QUESTIONS>
#1 According to the text on "Save the Bones for Henry Jones," who wrote the song?
#2 Pick up the text on "Save the Bones for Henry Jones" after its last line and continue it.

DOCUMENT EXTRACT>
━━━━━━━━━━━━━━━━━━━━

Interestingly, the first song that dealt with what to do with a vegetarian at the table was 1947’s “Save the Bones for Henry Jones (‘Cause Henry Don’t Eat No Meat),” which was written by Danny Barker and Michael Goldsen, and recorded by Johnny Mercer and the King Cole Trio.
Enjoy this clip from The Nat King Cole Show, recorded in October 1957. Mercer was Cole’s guest and they performed a lively duet.
We’re gonna have a supper
We’ll eat some food that’s rare
And at the head of the table
We’ll place brother Henry’s chair
Invite all the local big dogs
We’ll laugh and talk and eat
But we’ll save the bones for Henry Jones
‘Cause Henry don’t eat no meat
Today I’ll go to market
Buy up a lotta fish
Well, that will thrill brother Henry
‘Cause fish is his special dish
Get a large can of molasses
Have something really sweet
But we’ll save the bones for Henry Jones
‘Cause Henry don’t eat no meat
Henry is not a drinker
He rarely takes a nip
He don’t need a napkin
‘Cause the things he eats don’t drip ‘ blip!
One day we had a banquet
It really was a bake
They started off with short ribs
Then finished off with steak
But when the feast was over
Brother Henry just kept his seat
And we served the bones to Henry Jones
‘Cause Henry don’t eat no meat
Our banquet was most proper
Right down to demitasse
From soup to lox and bagels
And pheasant under glass ‘ class!

━━━━━━━━━━━━━━━━━━━━

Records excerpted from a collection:
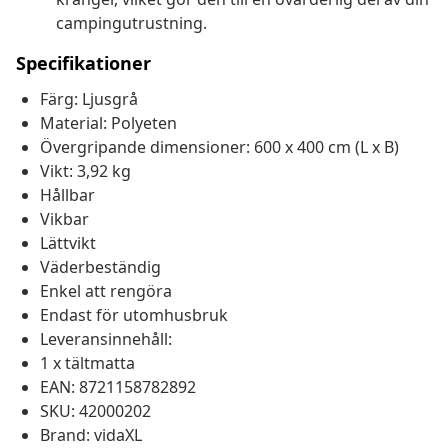
campingutrustning.
Specifikationer
Färg: Ljusgrå
Material: Polyeten
Övergripande dimensioner: 600 x 400 cm (L x B)
Vikt: 3,92 kg
Hållbar
Vikbar
Lättvikt
Väderbeständig
Enkel att rengöra
Endast för utomhusbruk
Leveransinnehåll:
1 x tältmatta
EAN: 8721158782892
SKU: 42000202
Brand: vidaXL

━━━━━━━━━━━━━━━━━━━━

ANSWERS TO THE EXERCISE>
#1 Danny Barker and Michael Goldsen wrote the song.

#2
We thought the chops were mellow
He said his chops were beat ‘reet!
We served the bones to Henry Jones
‘Cause Henry don’t eat no meat
He’s an egg man
Henry don’t eat no meat
He loves a pullet
Henry don’t eat no meat
A vegetarian
Henry?
Coming mother!
Soup’s on
Nat King Cole and Johnny Mercer are an interesting pairing. Despite their disparate backgrounds, there is a visible ease in their duet. They were brought together by Mercer’s founding of Capitol Records, according to The Songwriter’s Hall of Fame—of which he was the founding president.
In 1942, together with fellow songwriter (and film producer) Buddy De Sylva and businessman Glen Wallichs, [Mercer] founded Capitol Records and became Capitol’s first President and chief talent scout. Soon, he had signed up such performers as Stan Kenton, Nat “King” Cole, Jo Stafford, and Margaret Whiting, and by 1946 Capitol was responsible for one sixth of all records sold in the U.S.
Unlike many white “Tin Pan Alley” songwriters of his time, Mercer grew up in the South, around Black people and their culture.
Johnny grew up listening to his parents sing. His mother loved to sing ballads while his father favored turn of the century standards.
When he was six years old, Johnny began singing in the choir at Christ Church.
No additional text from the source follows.